Halloween festivities have created a very busy evening for emergency services with Dublin Fire Brigade responding to an estimated 250 call-outs since midday.

Fire crews in the west have attended three bonfires that were in danger of burning out of control while in Munster fire crews attended four bonfires across the region in Limerick city, Co Tipperary and Waterford city.

Dublin Fire Brigade said eggs were thrown at one of their vehicles over the course of yesterday evening.

A window was broken in the same vehicle last week.

Chief Fire Officer Pat Fleming said one of the most serious bonfires occurred when stockpiled material was set alight.

Speaking on RTÉ's Morning Ireland, Mr Fleming said that although bonfires and fireworks are illegal people will still attend events and potentially put themselves in harm's way.

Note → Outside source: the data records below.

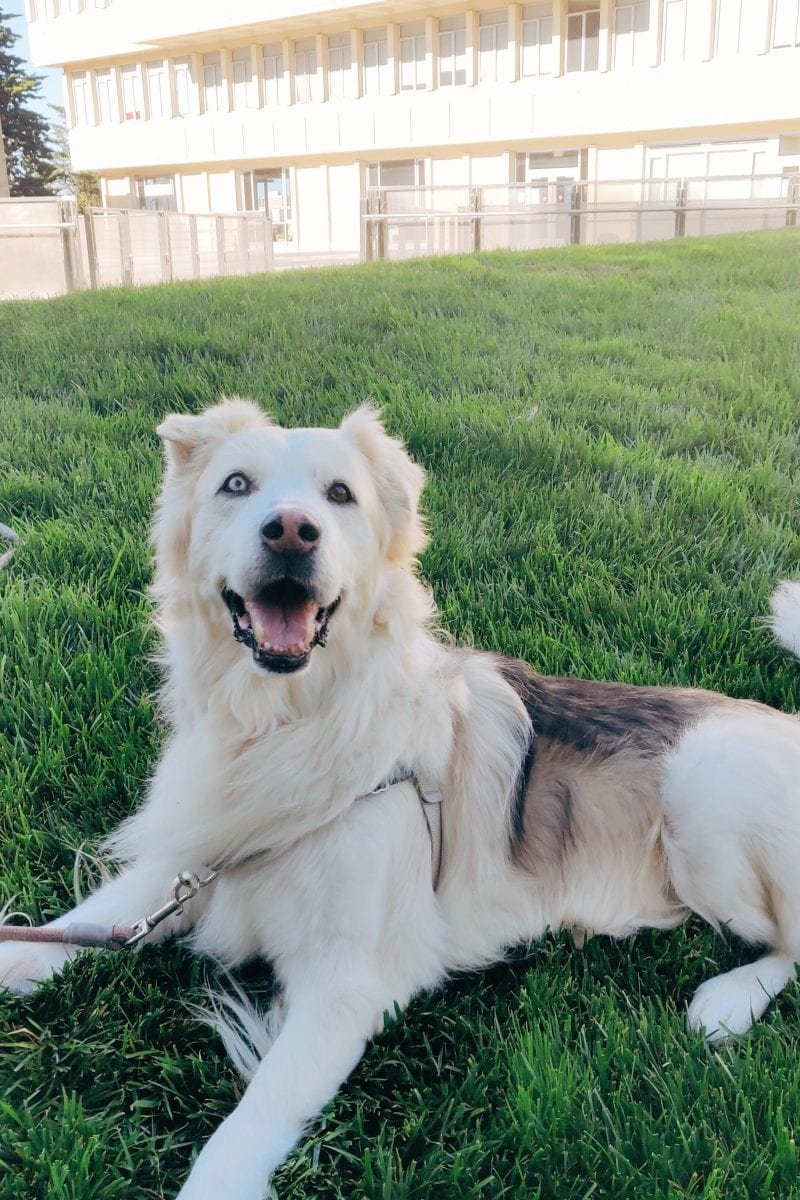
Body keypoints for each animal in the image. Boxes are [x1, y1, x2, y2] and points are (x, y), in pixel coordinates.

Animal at [1, 398, 800, 1195]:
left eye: (340, 494)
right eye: (236, 484)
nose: (291, 531)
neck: (283, 724)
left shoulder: (347, 984)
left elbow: (245, 1129)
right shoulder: (202, 855)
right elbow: (103, 912)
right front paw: (16, 961)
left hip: (706, 789)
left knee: (791, 943)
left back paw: (728, 1000)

In relation to bonfires he said that onlookers are exposed to toxic fumes, "when firefighters go into areas like that they're wearing breathing apparatus. You don't know what's actually in a bonfire. They're may be aerosol cans, they're may be gas cylinders which can explode."

He also warned that illegal fireworks do not come with the same safety requirements as ones used by professionals and have the potential to self-detonate, causing serious hand or facial injuries.

Mr Fleming said that the reality is that some people may end up in an emergency departmentstonight and "that’s something we want to try and avoid".

He also urged people who may attend a bonfire to always stand well back from the blaze and cautioned that some Halloween costumes can be highly flammable.

"If you notice somebody, that their clothes are on fire then stop, drop and roll is the best method of putting that fire out".